Des opportunités boursières
La santé animale a donc encore de beaux jours devant elle. Sanofi-Aventis a mis plus de 4 milliards de dollars sur la table en 2009 pour s'offrir les 50 % de Merial qu'il ne détenait pas encore... avant de créer une nouvelle coentreprise avec Merck : Intervet/Merial, le nouveau leader mondial du secteur. A la suite de cette fusion, de nouvelles cessions d'actifs (entre 500 et 700 millions de dollars) devraient intervenir, après celles de Pfizer, Wyeth et Schering-Plough.

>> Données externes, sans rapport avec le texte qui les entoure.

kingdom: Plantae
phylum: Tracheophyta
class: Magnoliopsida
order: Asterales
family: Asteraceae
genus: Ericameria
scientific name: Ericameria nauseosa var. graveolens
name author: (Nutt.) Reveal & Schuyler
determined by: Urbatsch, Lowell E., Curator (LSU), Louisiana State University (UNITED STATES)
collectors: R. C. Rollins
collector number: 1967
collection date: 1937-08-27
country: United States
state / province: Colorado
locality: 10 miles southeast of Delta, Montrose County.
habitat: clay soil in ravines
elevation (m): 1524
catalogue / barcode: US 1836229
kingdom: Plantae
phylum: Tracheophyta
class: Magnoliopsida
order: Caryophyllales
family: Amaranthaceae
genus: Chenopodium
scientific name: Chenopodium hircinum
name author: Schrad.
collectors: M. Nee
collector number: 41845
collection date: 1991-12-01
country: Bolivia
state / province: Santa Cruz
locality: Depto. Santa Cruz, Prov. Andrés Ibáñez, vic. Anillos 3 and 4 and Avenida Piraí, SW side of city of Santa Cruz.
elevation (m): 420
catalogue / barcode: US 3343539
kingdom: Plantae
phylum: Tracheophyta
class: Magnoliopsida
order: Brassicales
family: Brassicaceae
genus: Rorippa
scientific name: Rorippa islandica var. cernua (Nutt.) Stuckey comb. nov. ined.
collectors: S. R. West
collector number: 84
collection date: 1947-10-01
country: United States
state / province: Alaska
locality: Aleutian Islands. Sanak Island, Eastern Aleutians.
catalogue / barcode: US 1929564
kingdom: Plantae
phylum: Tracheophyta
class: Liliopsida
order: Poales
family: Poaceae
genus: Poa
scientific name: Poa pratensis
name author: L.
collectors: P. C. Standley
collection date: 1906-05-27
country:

De quoi aiguiser l'appétit des petits acteurs. En France, Vétoquinol rappelait début 2009 que 20 % du marché était encore aux mains de petits groupes, et la direction vient de chiffrer à 140 millions ses liquidités disponibles pour des opérations de croissance externe. Virbac n'a pas non plus caché ses ambitions pour se placer dans la course.
Ces opportunités constituent un important réservoir de croissance pour les acteurs du secteur. « D'où l'intérêt retrouvé du marché pour ces valeurs, conclut Nicolas Montel. La santé animale s'est toujours payée beaucoup moins cher que la pharmacie classique (10 à 12 fois les bénéfices, contre 25 fois) alors qu'elle est aussi défensive. On assiste à une réévaluation totale du secteur. Â» A 83 euros, Virbac a aujourd'hui largement dépassé son plus haut historique. Et Vétoquinol semble filer droit vers cette même performance (30 euros).
Jouer le thème de la santé animale via les big pharmas semble prématuré, les activités vétérinaires ne représentant encore qu'une diversification parmi d'autres de leurs activités. En revanche les laboratoires spécialisés méritent d'être étudiés attentivement (voir ci-contre).